What This Means for the Design
Enable fast low friction music discovery that does not interrupt listening
Support passive social sharing rather than manual or forced actions
Surf friends music activity in a lightweight, glanceable way
Treat music as identity and self expression, not just a utility
Make revisiting past Shazams feel engaging and meaningful
Provide simple insights into listening history and trends over time
Moscow Matrix-Prioritizing Important Features
Organized ideas using a MoSCoW matrix (Must, Should, Could, Won’t) to identify which features would have the most impact.
Must haves included auto saving Shazamed songs, user profiles, playlists, and stronger social interaction features.
Should haves focused on expanding community and engagement tools like direct messaging, group sharing, and trending song insights.
Could haves explored personalization and mood-based experiences to deepen user connection.
Won’t haves helped refine scope by removing features that were too complex or unrelated to the project’s main goal of increasing user engagement
User Flows
We designed three core flows to demonstrate how these features increase engagement:
Community Feed-Users see what friends are listening to, like or comment, and follow playlists, Shazam becomes a social hub
Personal Insights-A dashboard highlights top artists, recent discoveries, and trends, users revisit regularly for new stats.
Discovery Playlists-Each Shazam triggers contextually related playlists, encouraging exploration instead of quick exits
Together these flows extended the user’s time in the app and created reasons to return.

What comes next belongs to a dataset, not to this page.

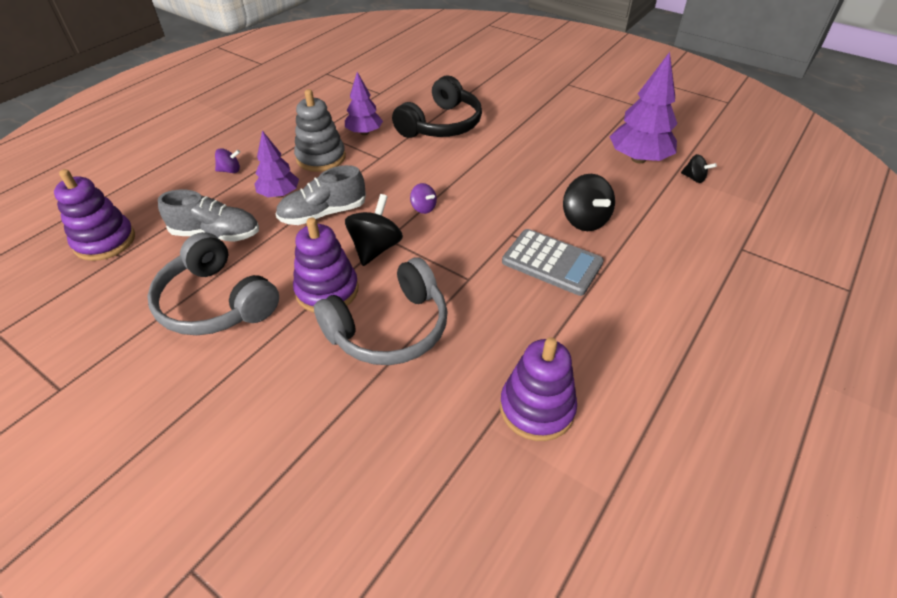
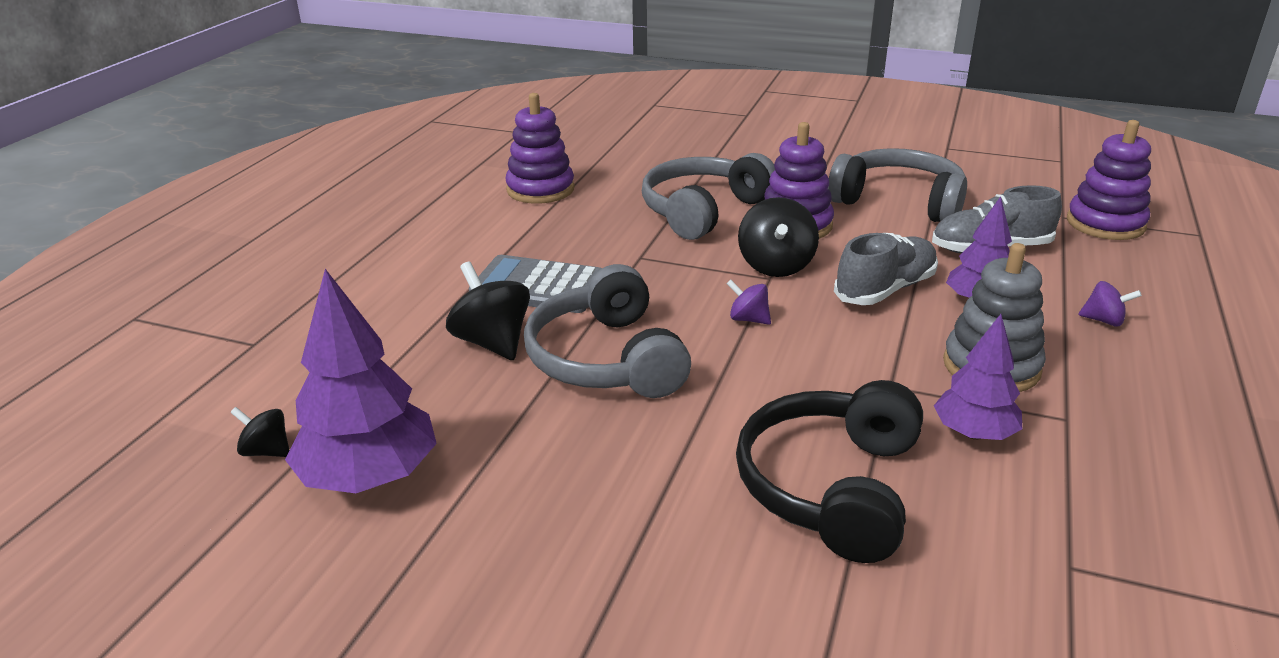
camera: 165 degrees right, 15 degrees down
(230, 170) = (1103, 320): purple spinning top -> purple spinning top turned 135 degrees counterclockwise
(517, 197) = (607, 359): none -> grey headphones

Sketches-Early Design Concepts
We started with sketches to explore different layouts for community and insights features. Mid-fidelity wireframes helped us test navigation clarity and content hierarchy.
Clickable Prototype
Music Identification Redesign
Core music identification remains the same
Personalized Playlists
Updated Navigation Bar
Adding a Friend Feature
Post instantly after Shazam identifies the song
Caption and share to in app feed
Friends can like and comment in Shazam
Adding a Community Feature
Join groups based on fandoms, genre, or location
Browse/search and tap to “Join”
Inside post, ready, comment
Adding a Profile Page with Personalised Insights
Track you top songs, genres, and listing stats to reflect you evolving taste
Explore personalized recommendations based on your Shazams and habits
View your joined communities and revisit key moments in your music journey
Usability Testing
Task success improved from 60% to 100% after hi fi refinements
Ease of use increased to 5/5, with users describing the flow as effortless and intuitive
Perceived professionalism and trust improved from 4/5 to 5/5 through visual polish
Confusion dropped significantly, from 3.4/5 to 5/5, eliminating hesitation during key tasks
Key Insight
Creating a Shabang post, the primary social action, became clear and intuitive after improving button placement and labels
All users cited Insights as their favorite feature and said it would make them use Shazam more frequently
Design Outcome
Clearer UI and refined visuals increased credibility and confidence
Iteration directly addressed usability gaps identified in mid fi testing
Final design validated as intuitive, frustration free, and engaging
Measuring Success in the Future
If launched, we would track success through the HEART framework:
Average session length – Did users stay longer per visit?
Weekly active users – Were they returning more often?
Community engagement – Likes, comments, and follows.
Playlist exploration – Click-through rates on curated content.
Saved music revisits – Increases in users replaying tagged songs.
These metrics would show whether Shazam successfully evolved into a more engaging platform.